━━━━━ MATERIAL SHOWN

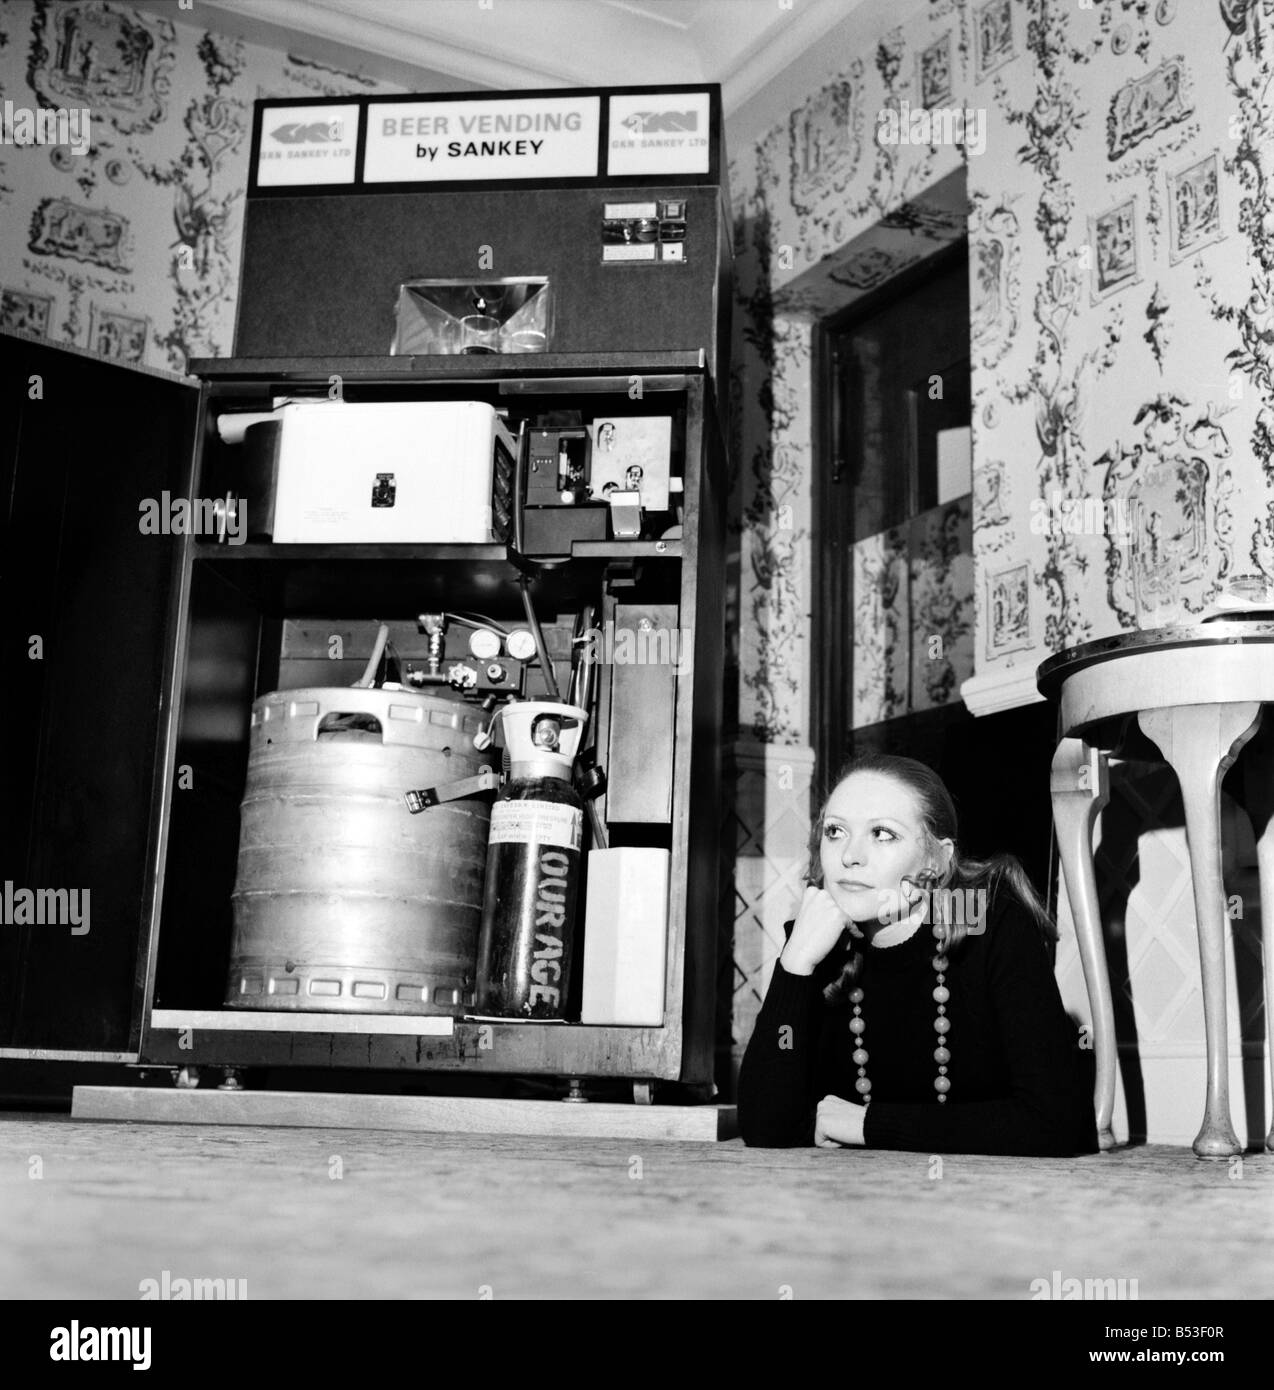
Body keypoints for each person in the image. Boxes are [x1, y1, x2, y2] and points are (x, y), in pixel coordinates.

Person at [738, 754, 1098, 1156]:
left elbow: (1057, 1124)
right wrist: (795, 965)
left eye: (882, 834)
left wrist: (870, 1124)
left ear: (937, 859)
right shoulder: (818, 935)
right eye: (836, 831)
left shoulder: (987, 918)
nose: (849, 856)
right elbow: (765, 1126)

━━━━━━━━━━

» WHAT YOU HAVE TO DO: Return every line in the records that includes the string "right".

» RESULT:
right wrist: (795, 965)
right shoulder: (818, 935)
right eye: (836, 831)
right elbow: (765, 1126)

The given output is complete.